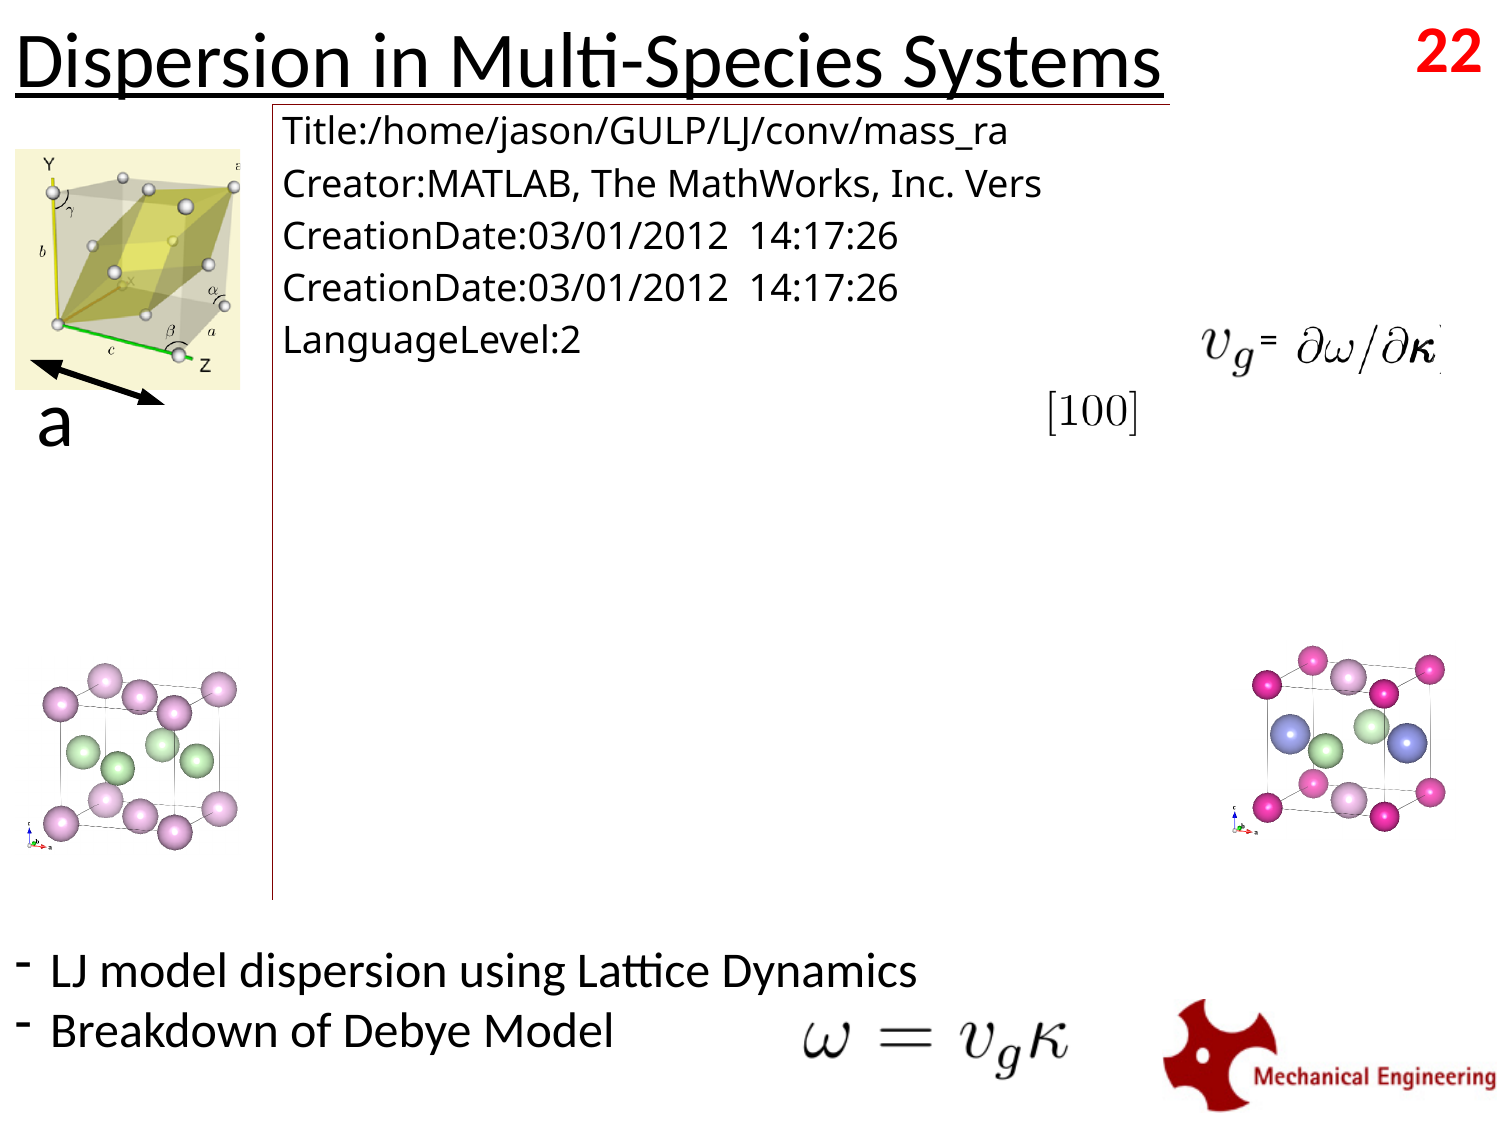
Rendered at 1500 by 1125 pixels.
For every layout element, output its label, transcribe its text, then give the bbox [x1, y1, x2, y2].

picture [1162, 999, 1497, 1113]
picture [1306, 316, 1441, 374]
picture [788, 1004, 1089, 1099]
picture [1199, 321, 1244, 386]
picture [1230, 640, 1456, 841]
text_box LJ model dispersion using Lattice Dynamics Breakdown of Debye Model [0, 930, 1216, 1065]
picture [15, 656, 241, 856]
title Dispersion in Multi-Species Systems [0, 0, 1366, 150]
text_box = [1244, 316, 1306, 421]
picture [270, 150, 1171, 901]
text_box 22 [1400, 0, 1499, 93]
picture [15, 149, 241, 390]
text_box a [36, 380, 106, 473]
picture [57, 374, 77, 380]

__WHAT TO DO__
Arrange the lines above as a JSON list of strings with one string per line, skipping blank lines and leaving the pictures out.

__ANSWER FOR THE TASK__
[
  "Rendered at 1500 by 1125 pixels.",
  "For every layout element, output its label, transcribe its text, then give the bbox [x1, y1, x2, y2].",
  "picture [1162, 999, 1497, 1113]",
  "picture [1306, 316, 1441, 374]",
  "picture [788, 1004, 1089, 1099]",
  "picture [1199, 321, 1244, 386]",
  "picture [1230, 640, 1456, 841]",
  "text_box LJ model dispersion using Lattice Dynamics Breakdown of Debye Model [0, 930, 1216, 1065]",
  "picture [15, 656, 241, 856]",
  "title Dispersion in Multi-Species Systems [0, 0, 1366, 150]",
  "text_box = [1244, 316, 1306, 421]",
  "picture [270, 150, 1171, 901]",
  "text_box 22 [1400, 0, 1499, 93]",
  "picture [15, 149, 241, 390]",
  "text_box a [36, 380, 106, 473]",
  "picture [57, 374, 77, 380]"
]